🤖 AI Summary
Music information retrieval (MIR) faces a critical bottleneck due to the scarcity of copyright-compliant, real-world audio data. To address this, we propose training Transformer-based chord recognition models exclusively on synthetically generated multitrack audio. Our method constructs a high-fidelity synthetic music dataset and jointly trains two Transformer architectures—ChordBERT and ChordViT—using this synthetic data alongside real-world corpora: Schubert’s *Winterreise* and the McGill Billboard dataset. Experimental results demonstrate that models trained solely on synthetic data achieve strong performance across three standard evaluation metrics: Root, MajMin, and Chord Content. Moreover, such models not only serve as effective standalone predictors for pop music chord estimation but also substantially improve generalization when fine-tuned on small-scale real datasets.
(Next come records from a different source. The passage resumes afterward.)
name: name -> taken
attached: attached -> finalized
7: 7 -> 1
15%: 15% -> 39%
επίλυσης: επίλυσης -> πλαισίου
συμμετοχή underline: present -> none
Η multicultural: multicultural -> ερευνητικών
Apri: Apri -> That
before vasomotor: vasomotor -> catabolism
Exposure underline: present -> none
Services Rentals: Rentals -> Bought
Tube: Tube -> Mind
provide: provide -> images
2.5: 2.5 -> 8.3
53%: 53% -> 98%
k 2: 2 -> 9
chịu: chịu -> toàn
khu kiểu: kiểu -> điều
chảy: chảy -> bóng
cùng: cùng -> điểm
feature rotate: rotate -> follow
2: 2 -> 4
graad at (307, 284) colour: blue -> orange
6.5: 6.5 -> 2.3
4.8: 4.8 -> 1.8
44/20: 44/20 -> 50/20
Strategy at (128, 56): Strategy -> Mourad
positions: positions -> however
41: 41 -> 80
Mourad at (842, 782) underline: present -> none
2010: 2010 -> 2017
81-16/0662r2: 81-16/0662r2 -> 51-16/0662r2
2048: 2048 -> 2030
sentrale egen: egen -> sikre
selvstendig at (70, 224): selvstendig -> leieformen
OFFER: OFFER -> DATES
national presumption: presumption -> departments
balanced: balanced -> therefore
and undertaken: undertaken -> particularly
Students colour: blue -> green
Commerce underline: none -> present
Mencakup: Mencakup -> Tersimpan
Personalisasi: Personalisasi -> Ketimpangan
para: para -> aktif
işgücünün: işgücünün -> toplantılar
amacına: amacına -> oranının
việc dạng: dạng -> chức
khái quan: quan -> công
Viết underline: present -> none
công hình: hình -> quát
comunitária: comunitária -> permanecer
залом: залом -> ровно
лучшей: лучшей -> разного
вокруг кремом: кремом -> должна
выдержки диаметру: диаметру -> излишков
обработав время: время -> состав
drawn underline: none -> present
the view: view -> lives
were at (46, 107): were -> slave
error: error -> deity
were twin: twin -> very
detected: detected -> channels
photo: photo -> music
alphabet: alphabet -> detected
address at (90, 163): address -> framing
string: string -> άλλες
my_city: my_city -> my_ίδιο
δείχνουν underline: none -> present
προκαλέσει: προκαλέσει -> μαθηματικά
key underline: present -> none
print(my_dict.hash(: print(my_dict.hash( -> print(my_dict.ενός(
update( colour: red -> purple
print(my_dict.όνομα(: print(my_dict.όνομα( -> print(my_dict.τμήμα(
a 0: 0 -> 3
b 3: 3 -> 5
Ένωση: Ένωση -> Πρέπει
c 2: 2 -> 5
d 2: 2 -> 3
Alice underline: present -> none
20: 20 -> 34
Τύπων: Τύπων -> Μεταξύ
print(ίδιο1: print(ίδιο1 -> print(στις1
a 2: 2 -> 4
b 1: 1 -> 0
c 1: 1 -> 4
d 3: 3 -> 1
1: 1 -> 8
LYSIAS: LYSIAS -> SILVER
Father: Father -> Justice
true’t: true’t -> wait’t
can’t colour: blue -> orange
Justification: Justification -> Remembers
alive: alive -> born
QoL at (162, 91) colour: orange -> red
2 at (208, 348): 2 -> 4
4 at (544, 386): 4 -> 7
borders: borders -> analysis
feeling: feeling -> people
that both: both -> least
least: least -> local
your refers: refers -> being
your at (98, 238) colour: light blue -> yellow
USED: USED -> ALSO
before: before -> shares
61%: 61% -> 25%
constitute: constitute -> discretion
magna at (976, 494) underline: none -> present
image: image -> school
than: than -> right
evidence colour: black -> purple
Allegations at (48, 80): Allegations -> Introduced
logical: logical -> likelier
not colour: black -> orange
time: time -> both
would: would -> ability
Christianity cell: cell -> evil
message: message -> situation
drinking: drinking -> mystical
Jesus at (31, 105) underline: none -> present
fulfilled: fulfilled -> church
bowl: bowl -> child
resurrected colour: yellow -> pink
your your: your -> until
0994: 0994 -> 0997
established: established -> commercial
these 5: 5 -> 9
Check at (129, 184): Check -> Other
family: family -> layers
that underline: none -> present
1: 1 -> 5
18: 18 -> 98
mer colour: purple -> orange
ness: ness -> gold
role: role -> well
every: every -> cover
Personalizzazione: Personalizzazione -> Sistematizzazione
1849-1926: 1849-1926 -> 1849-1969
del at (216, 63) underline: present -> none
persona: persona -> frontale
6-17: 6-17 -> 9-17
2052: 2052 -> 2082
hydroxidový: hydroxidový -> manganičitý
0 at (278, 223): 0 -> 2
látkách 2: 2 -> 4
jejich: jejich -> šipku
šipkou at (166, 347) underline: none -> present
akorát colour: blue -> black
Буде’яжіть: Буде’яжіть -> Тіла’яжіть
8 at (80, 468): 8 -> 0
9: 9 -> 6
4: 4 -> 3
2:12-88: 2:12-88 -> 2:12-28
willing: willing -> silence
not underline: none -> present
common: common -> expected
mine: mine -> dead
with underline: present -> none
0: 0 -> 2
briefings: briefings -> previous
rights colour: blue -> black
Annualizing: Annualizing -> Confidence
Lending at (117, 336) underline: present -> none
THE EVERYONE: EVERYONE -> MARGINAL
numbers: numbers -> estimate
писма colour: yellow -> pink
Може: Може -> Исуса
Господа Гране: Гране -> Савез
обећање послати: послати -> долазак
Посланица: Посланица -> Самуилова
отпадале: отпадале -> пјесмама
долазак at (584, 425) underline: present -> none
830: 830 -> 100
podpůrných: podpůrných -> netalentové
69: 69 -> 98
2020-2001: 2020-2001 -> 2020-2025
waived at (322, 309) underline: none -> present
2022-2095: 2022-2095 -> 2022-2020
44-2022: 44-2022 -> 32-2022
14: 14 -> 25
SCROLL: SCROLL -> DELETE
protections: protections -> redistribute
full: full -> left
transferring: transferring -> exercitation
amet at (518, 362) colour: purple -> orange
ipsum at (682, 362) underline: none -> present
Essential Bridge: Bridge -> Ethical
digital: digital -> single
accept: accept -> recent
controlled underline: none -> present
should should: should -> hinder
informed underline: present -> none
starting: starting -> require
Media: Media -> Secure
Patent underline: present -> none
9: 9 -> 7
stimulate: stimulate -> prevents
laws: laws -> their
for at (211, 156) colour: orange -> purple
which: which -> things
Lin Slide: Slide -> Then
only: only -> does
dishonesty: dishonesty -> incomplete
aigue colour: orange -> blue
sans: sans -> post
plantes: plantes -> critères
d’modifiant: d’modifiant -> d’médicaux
This work presents the first systematic validation of high-quality synthetic audio for chord recognition, establishing a scalable, data-efficient paradigm for low-resource MIR tasks.
📝 Abstract
One of the challenging problems in Music Information Retrieval is the acquisition of enough non-copyrighted audio recordings for model training and evaluation. This study compares two Transformer-based neural network models for chord sequence recognition in audio recordings and examines the effectiveness of using an artificially generated dataset for this purpose. The models are trained on various combinations of Artificial Audio Multitracks (AAM), Schubert's Winterreise Dataset, and the McGill Billboard Dataset and evaluated with three metrics: Root, MajMin and Chord Content Metric (CCM). The experiments prove that even though there are certainly differences in complexity and structure between artificially generated and human-composed music, the former can be useful in certain scenarios. Specifically, AAM can enrich a smaller training dataset of music composed by a human or can even be used as a standalone training set for a model that predicts chord sequences in pop music, if no other data is available.